PROBLEM TO SOLVE » Locate the line bearing "house plant: none" in the material below, then reproduce it and each following line up to and including the line bearing "bible: none [682,337,825,400]".

TASK DATA »
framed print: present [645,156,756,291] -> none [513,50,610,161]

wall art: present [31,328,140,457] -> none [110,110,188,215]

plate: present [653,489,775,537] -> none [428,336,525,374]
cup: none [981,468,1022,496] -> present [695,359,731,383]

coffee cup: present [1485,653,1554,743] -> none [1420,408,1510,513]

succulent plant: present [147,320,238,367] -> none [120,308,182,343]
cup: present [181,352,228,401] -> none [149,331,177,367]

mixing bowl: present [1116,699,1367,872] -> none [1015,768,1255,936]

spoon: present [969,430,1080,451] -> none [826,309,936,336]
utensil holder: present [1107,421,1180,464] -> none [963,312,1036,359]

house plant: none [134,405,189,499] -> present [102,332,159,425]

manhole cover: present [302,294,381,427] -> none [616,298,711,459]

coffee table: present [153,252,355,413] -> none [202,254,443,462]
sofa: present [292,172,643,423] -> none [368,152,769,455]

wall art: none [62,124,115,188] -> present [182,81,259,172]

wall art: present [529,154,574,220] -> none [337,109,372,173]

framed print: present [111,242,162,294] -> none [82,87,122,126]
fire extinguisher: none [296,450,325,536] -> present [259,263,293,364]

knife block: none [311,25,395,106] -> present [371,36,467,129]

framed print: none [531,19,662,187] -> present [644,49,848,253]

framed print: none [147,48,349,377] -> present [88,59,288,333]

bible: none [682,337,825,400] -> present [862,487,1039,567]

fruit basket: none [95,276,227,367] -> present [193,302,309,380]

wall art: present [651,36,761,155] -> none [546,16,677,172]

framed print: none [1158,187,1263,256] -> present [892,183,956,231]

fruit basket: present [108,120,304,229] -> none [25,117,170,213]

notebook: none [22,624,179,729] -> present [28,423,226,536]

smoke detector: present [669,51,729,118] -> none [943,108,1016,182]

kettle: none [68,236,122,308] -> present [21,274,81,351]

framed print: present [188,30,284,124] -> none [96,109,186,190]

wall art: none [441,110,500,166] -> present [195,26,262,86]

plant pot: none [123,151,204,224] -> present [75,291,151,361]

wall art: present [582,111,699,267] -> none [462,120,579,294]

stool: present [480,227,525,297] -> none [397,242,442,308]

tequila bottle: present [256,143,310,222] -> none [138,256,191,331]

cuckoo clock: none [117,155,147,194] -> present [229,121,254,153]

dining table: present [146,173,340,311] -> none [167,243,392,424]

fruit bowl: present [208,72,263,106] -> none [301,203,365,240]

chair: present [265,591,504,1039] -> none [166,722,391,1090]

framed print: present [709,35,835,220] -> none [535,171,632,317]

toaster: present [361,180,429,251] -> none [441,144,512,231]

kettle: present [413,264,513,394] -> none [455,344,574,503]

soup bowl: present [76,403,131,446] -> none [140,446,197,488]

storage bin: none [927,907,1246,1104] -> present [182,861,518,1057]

WRITTEN RESPONSE »
house plant: none [134,405,189,499] -> present [102,332,159,425]

manhole cover: present [302,294,381,427] -> none [616,298,711,459]

coffee table: present [153,252,355,413] -> none [202,254,443,462]
sofa: present [292,172,643,423] -> none [368,152,769,455]

wall art: none [62,124,115,188] -> present [182,81,259,172]

wall art: present [529,154,574,220] -> none [337,109,372,173]

framed print: present [111,242,162,294] -> none [82,87,122,126]
fire extinguisher: none [296,450,325,536] -> present [259,263,293,364]

knife block: none [311,25,395,106] -> present [371,36,467,129]

framed print: none [531,19,662,187] -> present [644,49,848,253]

framed print: none [147,48,349,377] -> present [88,59,288,333]

bible: none [682,337,825,400] -> present [862,487,1039,567]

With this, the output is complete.